§ Work to be completed: Please state the number of lines in the material below that contain "hand", with no other words.

+ + + + +

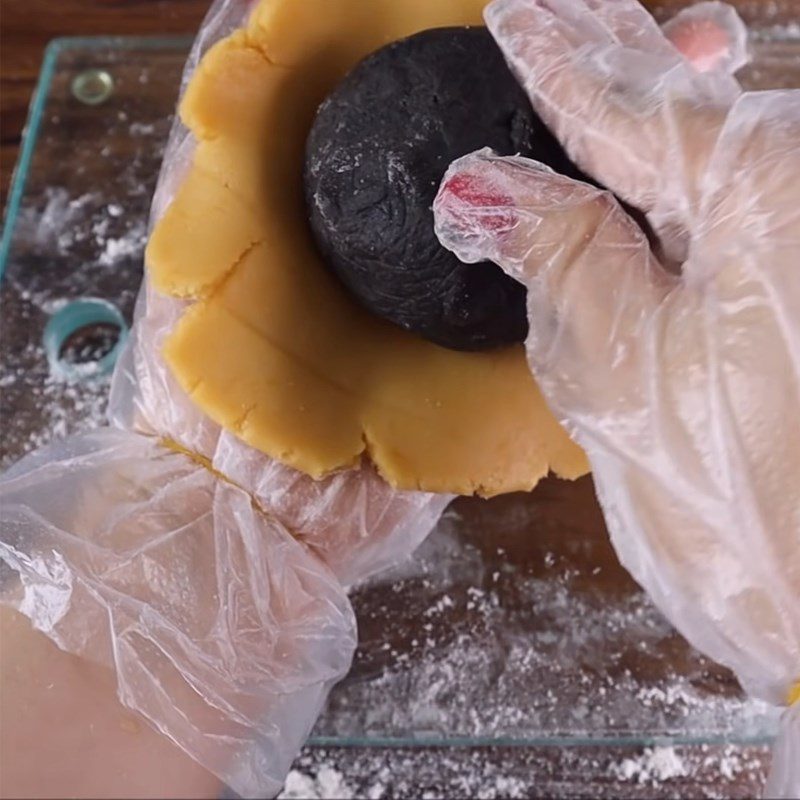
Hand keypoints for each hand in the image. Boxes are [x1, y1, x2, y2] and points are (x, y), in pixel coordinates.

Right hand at [434, 0, 798, 791]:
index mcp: (769, 194)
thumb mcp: (623, 376)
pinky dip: (704, 171)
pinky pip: (757, 200)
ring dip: (668, 99)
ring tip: (629, 43)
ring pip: (731, 142)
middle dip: (620, 54)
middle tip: (563, 8)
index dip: (558, 62)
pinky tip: (682, 144)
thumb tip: (482, 185)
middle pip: (692, 104)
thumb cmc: (749, 506)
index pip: (630, 108)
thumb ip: (559, 259)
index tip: (516, 16)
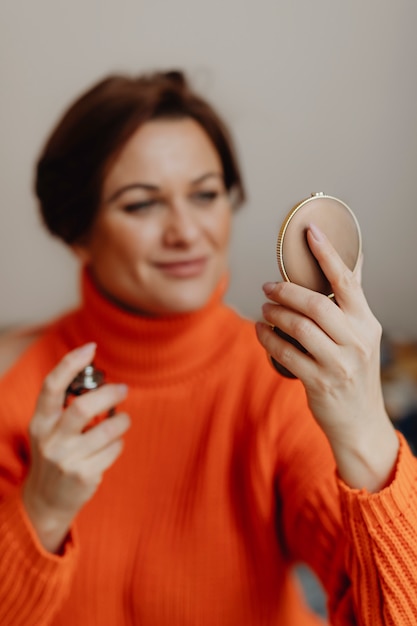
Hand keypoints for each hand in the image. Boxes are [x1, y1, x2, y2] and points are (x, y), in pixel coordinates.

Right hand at [22, 343, 129, 552]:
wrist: (45, 501)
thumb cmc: (55, 453)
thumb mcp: (49, 429)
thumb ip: (66, 406)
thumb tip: (99, 378)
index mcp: (40, 422)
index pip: (51, 387)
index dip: (70, 364)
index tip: (90, 348)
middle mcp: (50, 440)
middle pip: (83, 407)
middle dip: (109, 394)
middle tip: (123, 389)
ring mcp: (66, 460)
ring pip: (107, 430)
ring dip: (122, 421)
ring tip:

+ + + + +

§ Result for this exercise: 4